G.SKILL RIPJAWS SR910 Real 7.1 Gaming Headset Review
Subjective Listening: Music, Movies, and Games
Not everyone hears the same as each other. People’s ears are different and preferences dictate our style. The subjective listening tests in our reviews not only compare the product with other gaming headsets, but also audiophile-grade headphones. Those who don’t regularly listen with higher-end equipment may not notice the sound quality deficiencies we are able to notice.
Out of the box, the SR910’s sound is characterized by bloated mids and highs though not to the same degree as with its sister headset the SV710 due to the normally subtle impact the subwoofer drivers provide. We don’t particularly like that for music because songs come off as shrilly yet carry little punch or impart any realism. Fortunately the graphic equalizer in the control software enables any SR910 owner to make tweaks to the sound character. With the help of SineGen a frequency generator tool, we tempered frequencies between 500 to 8000 Hz and were able to make drastic changes to suit our preferences.
Though the software for the SR910 has an interesting setting called Surround Max for simulating sound in a virtual room, it degraded audio quality too much for our liking. Dramatic surround sound effects in movies could be heard which otherwise would usually not be noticed with stereo headphones. However, determining the distance and direction of those effects was impossible.
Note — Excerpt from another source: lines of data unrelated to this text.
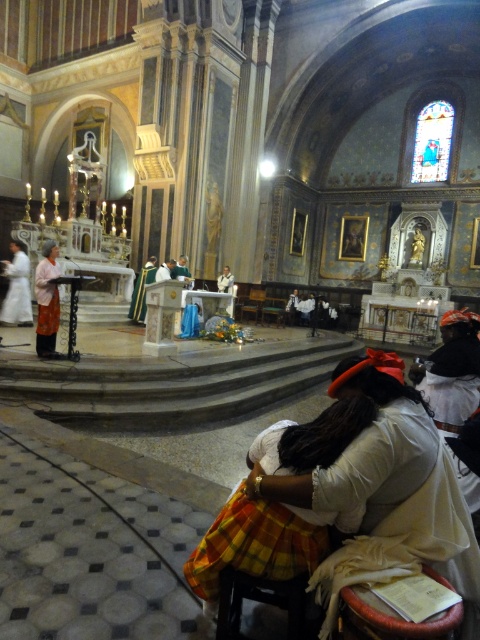
Question: Among these points, which one is farthest from the camera?

Choices:
 (A) (41, 298)
 (B) (288, 502)

Answer: (A)

Question: Can you confirm if white cotton dress at lower right is positioned below matte brown robe at left?

Choices:
 (A) no
 (B) yes

Answer: (B)

Question: Which object is positioned closest to the matte brown robe at left?

Choices:
 (A) wooden chair at center
 (B) white cotton dress at lower right
 (C) green velvet robe at center

Answer: (C)

Question: Which object appears farthest from the camera in this image?

Choices:
 (A) white matte robe at left
 (B) green velvet robe at center
 (C) wooden chair at center

Answer: (C)

Question: Does white cotton dress at lower right lie behind green velvet robe at center?

Choices:
 (A) no
 (B) yes

Answer: (A)

Question: Can you confirm if white matte robe at left is positioned below wooden chair at center?

Choices:
 (A) yes
 (B) no

Answer: (A)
Cramming so many drivers in such a small earspace, 5 for each ear, constrains the effect the real surround sound design has on positional audio. It’s difficult to judge the distance and direction of game sounds. Sometimes a noice doesn’t make sense as it may sound like its coming from a lower or higher height than it should because of the driver placement in the earcup.
The SR910’s retractable microphone is purposely low on sensitivity and the narrow directional pickup pattern necessitates the user to position the tip of the boom in front of the mouth. The tradeoff for the troubleshooting and less forgiving usage does make the microphone far less likely to pick up ambient noise. Recording quality is passable and adequate for the typical gamer.